Friday, December 18, 2009

A liberal case against single payer government run healthcare

On healthcare, here's what makes me a liberal democrat:

I believe that every American regardless of income should have access to quality healthcare.
Their medical options should be equal to that which a member of Congress enjoys today.

Yet, I don't support a single payer- government run healthcare plan for a simple reason:

It doesn't work as well as a free market.

We need to incentivize the brilliant thinking of as many people as possible to make healthcare better, cheaper, and a more pleseant experience.

If the government controls more of the healthcare decisions either directly as with the Veterans Adminstration or indirectly as with the single payer in Medicare, we wind up with big decisions that affect large groups of people, being centrally planned .

This by my definition is bad. For instance, should the "system" pay for mammograms for women between ages 40-49 even though the science says it is a net negative? What if you are a healthy 35 year old but want the safety of mind?

We need to set up a system where all of the professionals in the healthcare arena have to compete. This should include the people designing various delivery systems. The smartest people today don't know what the ultimate answers are, so they shouldn't pretend otherwise.

Let responsible people experiment.

There should be minimum standards as to what qualifies as quality healthcare, and of course
we would expect all doctors to live up to their oaths, but various doctors, plans, providers, etc. t could differ on other amenities, approaches, packages etc. for example:

-the number of hours available for regular-routine visits; the times available.
For instance what if there was a network of doctors who had 40 hours of "off peak" visits available per week:

mon - fri. 6 pm - 10 pm and Sat and Sun 7a.m. - 5 pm.

-alternative approaches versus traditional medicine.

What if you could buy a plan that was much cheaper but demanded that you live "better" according to the doctor's dictates. For example if you had respiration problems and you are a normal 250 pound man. The doctor might give you emergency medicine to stabilize the problem but insist you lose 40 pounds, eliminate alcohol , and change your diet. If you didn't you would either be removed from his patient list or be charged a much higher fee.

This as opposed to the current approach which would give recommendations to eat better, exercise more, and lose weight, but then proceed to treat the patient for whatever problem presented itself without any real penalty.

The list is endless and that's the point. Think of the things today that we "know" that just a short time ago it was conventional wisdom to think the exact opposite. Think about what has happened with anti-biotics and the over-perscription. Babies: to sleep on stomachs or backs? Are our children under or over medicated?

I would make it legal and commonplace for informed consumers to try experimental and/or non-mainstream approaches with the understanding that they or their heirs won't have any right to sue for any damages if things go wrong.

These are the kinds of ideas that take healthcare away from process type discussion and more into fixing the problems. Right now, many policy wonks are trying to find ways to transition to a healthiness and wellness model and away from a "sickcare" system. Why would we try to do this in any way other than market mechanisms. Everyday nearly 100% of Americans try to get more money, find the best bargains, and get the value for their dollar from their purchases. This needs to be the case in medicine. That is the magic cure. Freedom.

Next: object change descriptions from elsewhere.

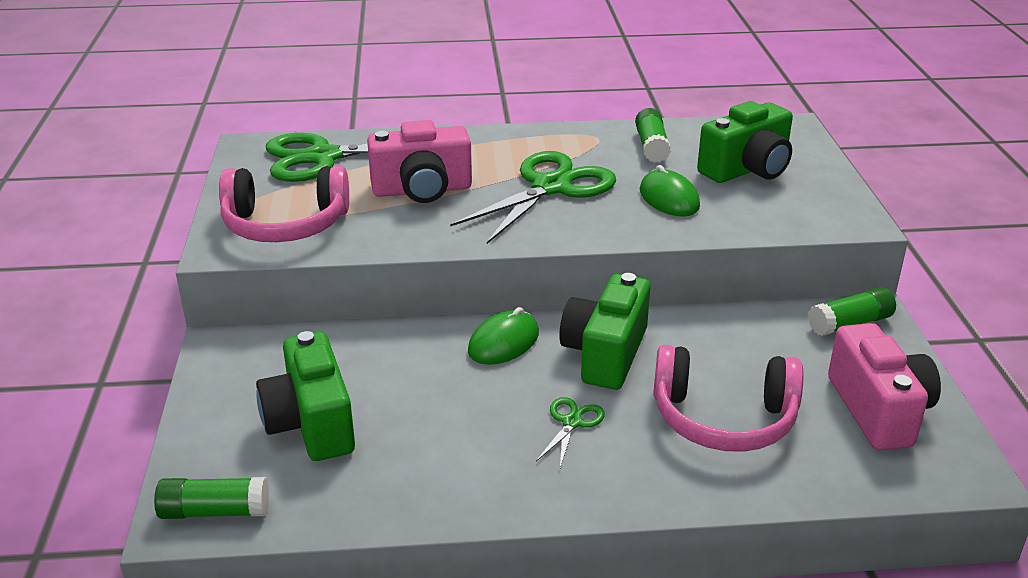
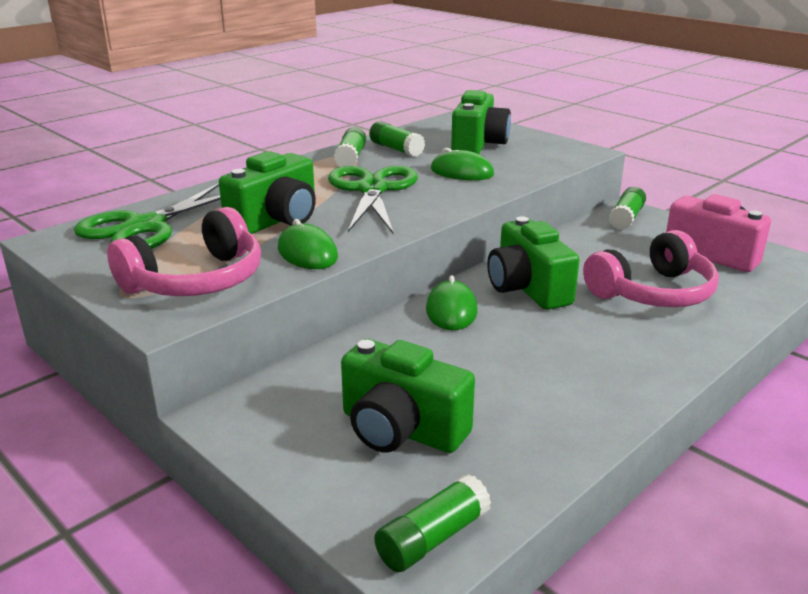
camera: 40 degrees left, 5 degrees down
(395, 233) = (307, 253): none -> green mouse
(422, 190) = (276, 220): pink camera -> green camera
(572, 422) = (577, 336): green scissors -> none
(591, 142) = (351, 158): none -> green glue stick

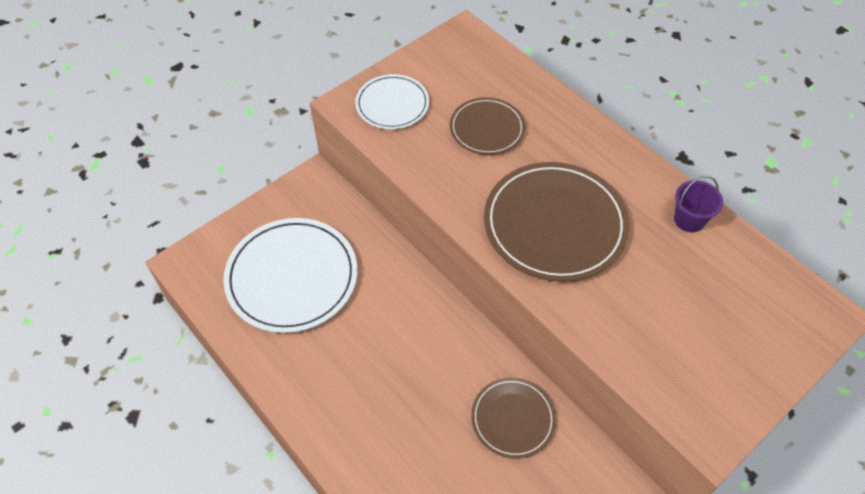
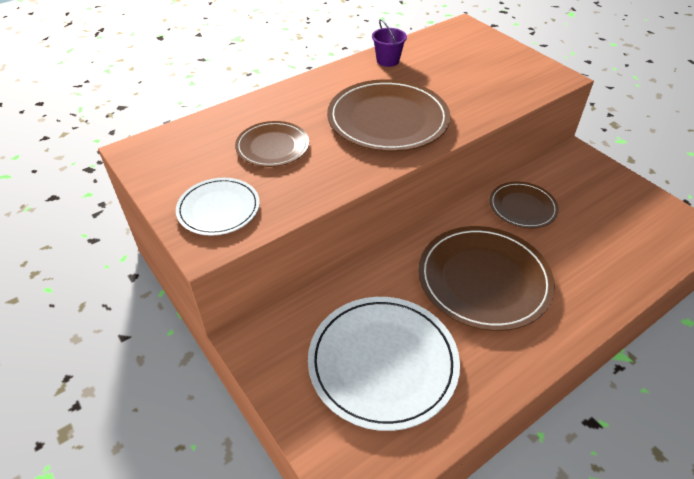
camera: 85 degrees left, 10 degrees down
(392, 365) = (483, 279): none -> brown plate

The government's job is to design a system that guarantees everyone will have the money to take care of themselves, that there's honesty in the system, and then leave people alone.

So I favor some minimum regulations and vouchers. Or refundable tax credits that turn into cash if you have been responsible in your healthcare.

Our system will improve if everyone along the line knows they have to compete for American's healthcare dollars person by person. The government's role would be full-time to root out fraud and abuse.

If you allow the governmet to design 1 big system, then all of these decisions are left to a single group of people, sometimes to 1 person.

No matter how good they or that person is, that is not America.

If you don't think this can work, just think what government agency is in charge of your dinner tonight?